*** Opening SUPPLIED MATERIAL ***

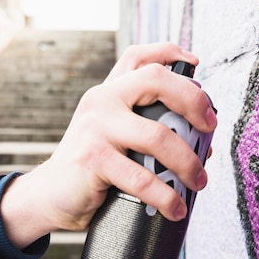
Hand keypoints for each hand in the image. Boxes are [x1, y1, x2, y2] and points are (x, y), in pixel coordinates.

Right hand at [0, 43, 216, 246]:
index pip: (138, 56)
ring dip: (188, 162)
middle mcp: (101, 101)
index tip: (196, 64)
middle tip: (210, 127)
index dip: (169, 52)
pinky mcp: (93, 159)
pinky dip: (166, 196)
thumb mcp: (113, 136)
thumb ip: (147, 129)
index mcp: (109, 92)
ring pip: (158, 136)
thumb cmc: (91, 167)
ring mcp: (95, 128)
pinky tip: (175, 207)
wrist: (49, 196)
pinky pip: (142, 178)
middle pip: (156, 80)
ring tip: (198, 181)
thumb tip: (202, 143)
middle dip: (193, 100)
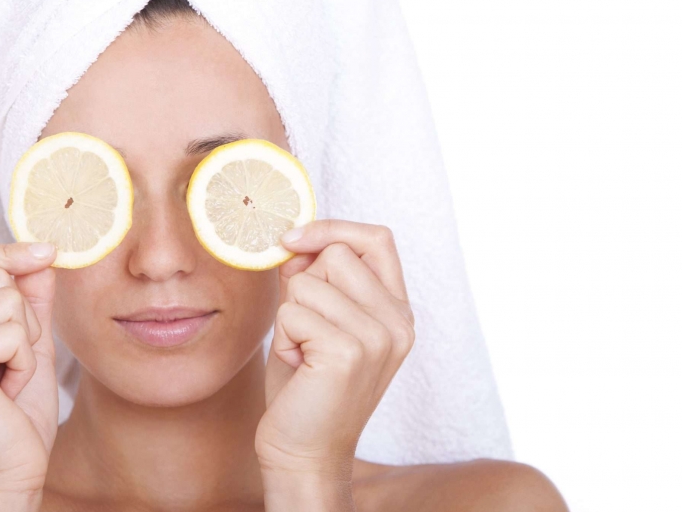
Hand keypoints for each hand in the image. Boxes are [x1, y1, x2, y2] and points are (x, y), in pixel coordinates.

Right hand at [0, 243, 59, 500]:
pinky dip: (25, 361)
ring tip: (10, 379)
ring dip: (26, 343)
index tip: (46, 253)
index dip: (4, 250)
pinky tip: (9, 390)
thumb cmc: (18, 415)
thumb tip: (42, 254)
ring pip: (8, 300)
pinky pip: (11, 331)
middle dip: (25, 319)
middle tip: (13, 365)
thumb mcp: (30, 345)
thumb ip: (31, 300)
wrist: (11, 471)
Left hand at [255, 219, 415, 480]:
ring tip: (303, 353)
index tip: (294, 240)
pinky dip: (283, 337)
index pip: (378, 238)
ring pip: (308, 281)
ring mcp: (379, 336)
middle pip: (337, 253)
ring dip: (290, 316)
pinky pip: (293, 311)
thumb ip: (317, 279)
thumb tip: (297, 241)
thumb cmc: (306, 387)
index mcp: (397, 310)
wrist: (305, 452)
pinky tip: (299, 367)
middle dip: (304, 284)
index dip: (334, 228)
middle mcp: (398, 321)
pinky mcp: (350, 351)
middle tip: (306, 332)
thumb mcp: (317, 320)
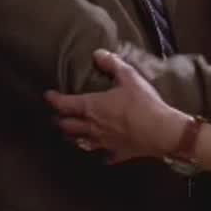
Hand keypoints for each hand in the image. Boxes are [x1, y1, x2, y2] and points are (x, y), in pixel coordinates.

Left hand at [45, 49, 188, 163]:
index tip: (48, 96)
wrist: (162, 132)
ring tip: (71, 133)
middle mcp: (93, 127)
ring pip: (80, 143)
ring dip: (73, 137)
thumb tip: (98, 54)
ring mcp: (104, 143)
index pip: (65, 104)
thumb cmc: (143, 103)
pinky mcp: (117, 153)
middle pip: (67, 127)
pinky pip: (105, 155)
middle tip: (58, 115)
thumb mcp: (129, 77)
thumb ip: (112, 64)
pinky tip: (102, 153)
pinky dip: (101, 152)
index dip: (54, 99)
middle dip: (60, 120)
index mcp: (92, 107)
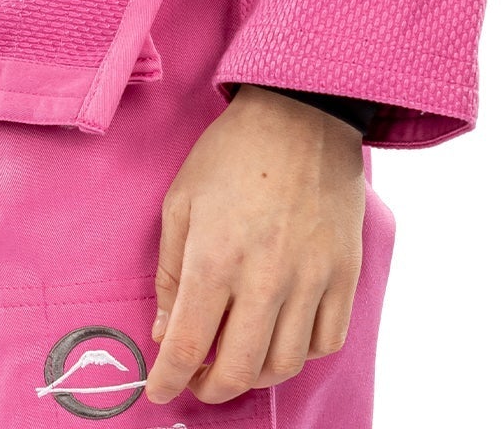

*** Closing SUPPLIED MATERIAL ***

### PROBLEM TO SOLVE
Exact repeat of the material above: every line from the one with "thumb mcp: (113, 136)" through the one with "thumb mcp: (317, 320)", endpoints included, and nothing more. No pictures.

### TASK RESULT
thumb mcp: (113, 136)
thumb ip: (147, 129)
index mcp: (109, 92)
ring pip: (158, 136)
thumb cmc: (91, 167)
ring mcp: (95, 128)
pinky tip: (175, 207)
wrist: (49, 196)
pinky pip: (142, 178)
middle pip: (156, 80)
ring tip: (198, 181)
thumb tip: (202, 143)
middle dip: (193, 100)
Hand keypoints for each hand in the image. Boxes are [x1, y1, x2, y2] and points are (x, y), in pixel coordinates.

Right hand at [0, 243, 59, 500]:
pinky dip: (25, 361)
ring tip: (10, 379)
ring dip: (26, 343)
index tip: (46, 253)
index dip: (4, 250)
pinky tip: (9, 390)
thumb cmc: (18, 415)
thumb tip: (42, 254)
ring pip: (8, 300)
pinky pip: (11, 331)
middle dip: (25, 319)
middle tip: (13, 365)
thumb mcp: (30, 345)
thumb ip: (31, 300)
wrist: (11, 471)
Left hand at [255, 219, 415, 480]:
ring tip: (303, 353)
index tip: (294, 240)
pinky dip: (283, 337)
index pip: (378, 238)
ring pip: (308, 281)
ring mcp: (379, 336)
middle pip: (337, 253)
ring dip: (290, 316)
pinky pip: (293, 311)
thumb ip: (317, 279)
thumb tip: (297, 241)
thumb cmc: (306, 387)
index mcp: (397, 310)
wrist: (305, 452)
pinky tip: (299, 367)
middle dip: (304, 284)
index dip: (334, 228)
middle mcp: (398, 321)
pinky mcp: (350, 351)
middle tip: (306, 332)
thumb mcp: (317, 320)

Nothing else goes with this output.